**Texte étudié:**
152Ainsi, la compétition entre les AT et FNE vis-à-vis de leur relation au ministère s’est apaisée, depuis la période où B. Lalonde a occupé le portefeuille de l’Environnement. Les AT comptent sur le soutien renouvelé du ministère de l’Environnement avec l’arrivée de la gauche au pouvoir en 1997. FNE voit à son tour plusieurs de ses anciens responsables rejoindre le cabinet d’un ministre de l’Environnement, qui n’est autre que la secrétaire générale des Verts, D. Voynet. Greenpeace et le WWF, quant à eux, ne visent pas le même public de donateurs, la première valorisant la contestation comme moyen de pression, le second communique encore sur la protection des animaux. La LPO, en se spécialisant sur les oiseaux, n’empiète pas sur leurs adhérents potentiels.

**Questions de lecture:**
1 - Dites si chacune des affirmations suivantes s'accorde avec le texte étudié. Répondez par oui ou par non et citez mot pour mot les mots du texte qui tranchent.
(a) La gauche est arrivée au pouvoir en 1997.
(b) Greenpeace et le WWF visent le même public de donateurs.
(c) La LPO se spécialise sur les insectes.
2 - Recopiez sans rien changer le passage du texte étudié qui commence par « 152Ainsi, la compétition » et qui va jusqu'à « leurs adhérents potentiels. ».
3 - Répondez brièvement à ces questions sur le texte étudié.
(a) Qui est la ministre de l'Environnement dont le cabinet accueille plusieurs anciens responsables de FNE ?
(b) Quel moyen de pression Greenpeace valorise-t-il ?
(c) Sur quoi le WWF communique-t-il encore ?

**Les données:**
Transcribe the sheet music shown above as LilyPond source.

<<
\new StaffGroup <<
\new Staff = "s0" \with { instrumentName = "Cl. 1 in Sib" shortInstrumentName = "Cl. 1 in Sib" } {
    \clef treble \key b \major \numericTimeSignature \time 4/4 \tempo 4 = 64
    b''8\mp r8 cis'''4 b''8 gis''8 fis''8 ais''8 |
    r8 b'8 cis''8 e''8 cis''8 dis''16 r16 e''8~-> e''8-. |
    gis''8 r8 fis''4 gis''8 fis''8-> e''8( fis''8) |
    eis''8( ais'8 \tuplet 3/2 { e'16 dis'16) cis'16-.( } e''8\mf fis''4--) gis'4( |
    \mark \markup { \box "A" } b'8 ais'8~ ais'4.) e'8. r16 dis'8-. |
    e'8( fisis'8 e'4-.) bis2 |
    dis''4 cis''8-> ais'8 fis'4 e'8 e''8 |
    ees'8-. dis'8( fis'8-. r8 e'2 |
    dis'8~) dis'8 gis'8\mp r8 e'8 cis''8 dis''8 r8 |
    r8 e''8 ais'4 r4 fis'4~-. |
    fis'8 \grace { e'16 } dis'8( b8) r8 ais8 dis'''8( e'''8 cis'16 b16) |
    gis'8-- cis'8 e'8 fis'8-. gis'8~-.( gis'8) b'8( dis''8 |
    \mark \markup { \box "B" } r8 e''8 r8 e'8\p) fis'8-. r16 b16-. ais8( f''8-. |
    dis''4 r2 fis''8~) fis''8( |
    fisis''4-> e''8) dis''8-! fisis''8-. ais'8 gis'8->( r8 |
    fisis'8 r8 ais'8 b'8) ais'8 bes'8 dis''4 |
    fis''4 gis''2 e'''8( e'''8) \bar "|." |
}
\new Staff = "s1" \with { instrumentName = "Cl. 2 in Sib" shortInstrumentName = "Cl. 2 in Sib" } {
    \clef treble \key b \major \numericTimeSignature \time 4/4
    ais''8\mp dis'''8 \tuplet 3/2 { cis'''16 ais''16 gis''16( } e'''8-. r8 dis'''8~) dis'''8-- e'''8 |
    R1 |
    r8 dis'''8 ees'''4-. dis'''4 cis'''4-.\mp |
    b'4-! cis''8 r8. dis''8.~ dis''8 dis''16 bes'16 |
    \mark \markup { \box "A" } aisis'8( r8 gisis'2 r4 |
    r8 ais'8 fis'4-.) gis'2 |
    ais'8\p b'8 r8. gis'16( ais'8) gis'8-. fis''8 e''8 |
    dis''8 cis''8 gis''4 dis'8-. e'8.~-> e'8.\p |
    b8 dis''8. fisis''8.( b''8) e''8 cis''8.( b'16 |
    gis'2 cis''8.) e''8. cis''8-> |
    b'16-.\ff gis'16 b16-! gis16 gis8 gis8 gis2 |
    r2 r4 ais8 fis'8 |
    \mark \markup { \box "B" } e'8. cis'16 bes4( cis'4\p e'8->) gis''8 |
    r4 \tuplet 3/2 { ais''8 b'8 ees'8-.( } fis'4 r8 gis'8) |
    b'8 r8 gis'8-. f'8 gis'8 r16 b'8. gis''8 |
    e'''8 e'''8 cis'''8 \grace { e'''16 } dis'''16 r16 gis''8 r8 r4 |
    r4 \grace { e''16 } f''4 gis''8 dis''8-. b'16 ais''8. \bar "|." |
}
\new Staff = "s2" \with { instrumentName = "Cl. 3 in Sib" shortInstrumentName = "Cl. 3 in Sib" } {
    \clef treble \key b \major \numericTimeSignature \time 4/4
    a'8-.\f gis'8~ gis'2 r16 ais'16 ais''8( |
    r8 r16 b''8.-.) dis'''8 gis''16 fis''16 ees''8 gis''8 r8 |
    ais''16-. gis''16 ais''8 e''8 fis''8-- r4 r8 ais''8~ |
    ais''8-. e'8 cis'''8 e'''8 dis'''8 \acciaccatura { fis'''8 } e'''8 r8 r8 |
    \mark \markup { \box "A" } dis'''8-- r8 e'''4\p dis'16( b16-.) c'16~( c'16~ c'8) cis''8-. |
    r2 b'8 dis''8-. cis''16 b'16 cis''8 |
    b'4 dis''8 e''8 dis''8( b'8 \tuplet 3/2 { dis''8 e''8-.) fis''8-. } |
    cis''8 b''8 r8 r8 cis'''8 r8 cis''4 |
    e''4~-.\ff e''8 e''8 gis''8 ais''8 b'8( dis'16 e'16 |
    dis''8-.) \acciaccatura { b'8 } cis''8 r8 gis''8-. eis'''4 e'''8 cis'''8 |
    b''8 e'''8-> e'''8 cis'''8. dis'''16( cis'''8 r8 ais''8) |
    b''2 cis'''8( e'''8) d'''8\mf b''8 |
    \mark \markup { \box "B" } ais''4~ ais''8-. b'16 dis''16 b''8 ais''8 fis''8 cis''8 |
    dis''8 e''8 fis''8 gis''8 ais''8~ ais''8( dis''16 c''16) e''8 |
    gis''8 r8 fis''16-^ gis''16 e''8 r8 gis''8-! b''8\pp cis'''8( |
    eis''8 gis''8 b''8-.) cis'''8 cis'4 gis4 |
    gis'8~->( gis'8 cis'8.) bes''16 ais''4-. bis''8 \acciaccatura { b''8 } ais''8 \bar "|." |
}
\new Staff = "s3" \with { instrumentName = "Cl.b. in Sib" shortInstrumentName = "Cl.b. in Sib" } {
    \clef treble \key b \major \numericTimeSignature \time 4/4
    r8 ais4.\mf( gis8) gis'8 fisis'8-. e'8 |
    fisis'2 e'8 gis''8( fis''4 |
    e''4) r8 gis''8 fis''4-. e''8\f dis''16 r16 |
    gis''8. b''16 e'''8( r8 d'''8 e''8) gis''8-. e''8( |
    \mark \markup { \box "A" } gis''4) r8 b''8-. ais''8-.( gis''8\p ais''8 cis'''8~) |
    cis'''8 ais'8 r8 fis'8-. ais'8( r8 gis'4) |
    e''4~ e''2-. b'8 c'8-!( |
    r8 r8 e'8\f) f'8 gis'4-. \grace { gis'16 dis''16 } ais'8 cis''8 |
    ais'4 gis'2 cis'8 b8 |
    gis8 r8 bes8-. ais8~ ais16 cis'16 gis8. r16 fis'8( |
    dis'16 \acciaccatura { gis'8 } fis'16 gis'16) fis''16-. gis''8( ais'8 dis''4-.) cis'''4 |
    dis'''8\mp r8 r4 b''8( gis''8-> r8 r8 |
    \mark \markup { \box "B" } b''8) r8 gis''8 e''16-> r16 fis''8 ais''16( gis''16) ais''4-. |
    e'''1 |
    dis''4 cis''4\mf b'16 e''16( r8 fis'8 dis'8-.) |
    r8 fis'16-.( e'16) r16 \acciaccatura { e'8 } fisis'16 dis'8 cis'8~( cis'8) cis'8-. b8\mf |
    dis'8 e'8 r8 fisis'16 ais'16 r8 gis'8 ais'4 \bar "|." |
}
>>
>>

**Réponses par numéro:**
1 -
(a) Oui : « avec l’arrivée de la gauche au pouvoir en 1997 »
(b) Non : « ne visent pas le même public de donateurs »
(c) Non : « en se spécialisant sur les oiseaux »

2 -
152Ainsi, la compétition entre les AT et FNE vis-à-vis de leur relation au ministère s’est apaisée, depuis la période où B. Lalonde a occupé le portefeuille de l’Environnement. Les AT comptent sur le soutien renouvelé du ministère de l’Environnement avec l’arrivée de la gauche au pouvoir en 1997. FNE voit à son tour plusieurs de ses anciens responsables rejoindre le cabinet d’un ministre de l’Environnement, qui n’est autre que la secrétaire générale des Verts, D. Voynet. Greenpeace et le WWF, quant à eux, ne visent pas le même public de donateurs, la première valorisant la contestation comme moyen de pression, le second communique encore sur la protection des animaux. La LPO, en se spécialisant sur les oiseaux, n’empiète pas sur leurs adhérents potentiels.

3 -
(a) D. Voynet, la secrétaire générale des Verts.
(b) La contestation.
(c) La protection des animaux.